An agreement signed to ease commerce and travel between Tunisia and Libya

The head of the GNU declared that Libya signed agreements with the Tunisian side on land, sea, and air transport, and that the two nations will evaluate and activate agreements signed earlier 

The Tunisian PM confirmed that his country is working to facilitate ease of entry to Libyan citizens into its territory and to lift the restrictions on the issue of property [Photo: GNU]
Abdelhamid Dabeiba, the Prime Minister of the Government of National Unity (GNU) announced the signing of a multi-clause agreement between Libya and Tunisia to improve commerce and travel.

“We praise the progress in Libyan-Tunisian ties since the Government of Unity entered office,” Dabeiba stated at a press conference in Tripoli with Tunisian Prime Minister Hichem Mechichi.

“Tunisia and Libya must unify and demand that actual curbs be imposed on the movement of products between the two.”

Continued Dabeiba: “We will continue to endeavour to implement Libya’s and Tunisia’s joint agreements and to settle outstanding difficulties. We have requested that the Tunisian authorities refund cash taken from Libyans who visited Tunisia earlier. We have raised the Libyan regime’s treatment with the authorities, as it is not permitted to enter Tunisia.”

The Libyan PM, requested intervention on behalf of a number of his compatriots whose funds had been withheld during the era of turmoil and who had fled to Tunisia and suffered.

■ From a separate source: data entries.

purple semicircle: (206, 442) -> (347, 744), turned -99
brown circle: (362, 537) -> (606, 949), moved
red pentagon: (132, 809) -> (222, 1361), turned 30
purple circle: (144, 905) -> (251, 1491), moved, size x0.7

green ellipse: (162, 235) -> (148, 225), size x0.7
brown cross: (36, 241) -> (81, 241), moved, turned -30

He urged his Tunisian colleague to “absolutely guarantee Libyans’ right to property.”

The Unity Government’s head confirmed that Tunisian labour standards in Libya would be improved and that road provisions for Tunisian products would be abolished.

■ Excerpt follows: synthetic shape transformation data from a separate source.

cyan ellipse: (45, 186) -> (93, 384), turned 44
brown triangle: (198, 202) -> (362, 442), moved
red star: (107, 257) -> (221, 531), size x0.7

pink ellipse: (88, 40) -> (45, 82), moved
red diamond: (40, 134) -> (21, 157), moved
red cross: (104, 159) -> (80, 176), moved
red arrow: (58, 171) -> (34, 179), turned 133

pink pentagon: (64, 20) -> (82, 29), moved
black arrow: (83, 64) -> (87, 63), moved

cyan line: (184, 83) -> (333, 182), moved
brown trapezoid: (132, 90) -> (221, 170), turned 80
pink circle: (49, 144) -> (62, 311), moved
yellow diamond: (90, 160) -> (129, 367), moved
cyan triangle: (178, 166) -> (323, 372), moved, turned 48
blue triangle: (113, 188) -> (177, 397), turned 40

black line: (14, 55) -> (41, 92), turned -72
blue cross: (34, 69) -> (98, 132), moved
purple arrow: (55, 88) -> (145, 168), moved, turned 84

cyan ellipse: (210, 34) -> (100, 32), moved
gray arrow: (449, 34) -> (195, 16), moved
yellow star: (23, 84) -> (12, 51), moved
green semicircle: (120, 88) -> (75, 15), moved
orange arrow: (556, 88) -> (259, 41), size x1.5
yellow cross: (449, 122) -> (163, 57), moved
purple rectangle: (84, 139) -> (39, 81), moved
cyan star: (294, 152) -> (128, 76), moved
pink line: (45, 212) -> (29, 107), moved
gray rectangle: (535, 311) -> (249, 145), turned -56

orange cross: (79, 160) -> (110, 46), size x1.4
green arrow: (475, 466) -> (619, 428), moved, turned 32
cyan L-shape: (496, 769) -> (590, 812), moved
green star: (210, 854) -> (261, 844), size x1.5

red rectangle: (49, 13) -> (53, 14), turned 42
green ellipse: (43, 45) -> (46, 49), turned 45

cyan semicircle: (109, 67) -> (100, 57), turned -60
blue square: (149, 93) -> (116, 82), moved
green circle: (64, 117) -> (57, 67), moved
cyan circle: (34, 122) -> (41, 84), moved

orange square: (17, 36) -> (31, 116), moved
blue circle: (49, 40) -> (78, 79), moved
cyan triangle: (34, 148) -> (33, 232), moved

“The Libyan and Tunisian economies are mutually beneficial, and whatever supports Libya economically improves Tunisia,” he explained.

“This is a fraternal visit to the Libyan people,” he said, adding that he was looking forward to the visit in order to “congratulate the Libyan Government and to underscore the depth of the historical political, economic, and particularly humanitarian links that bind the two nations.”

He also emphasized Tunisia’s willingness to examine prior Tunisian-imposed limitations on the flow of individuals and products.

Tunisia’s Prime Minister landed in Libya on a two-day official visit, accompanied by a high-level ministerial and business team, to coincide with the restart of Tunisian Airlines flights to Tripoli following a seven-year hiatus.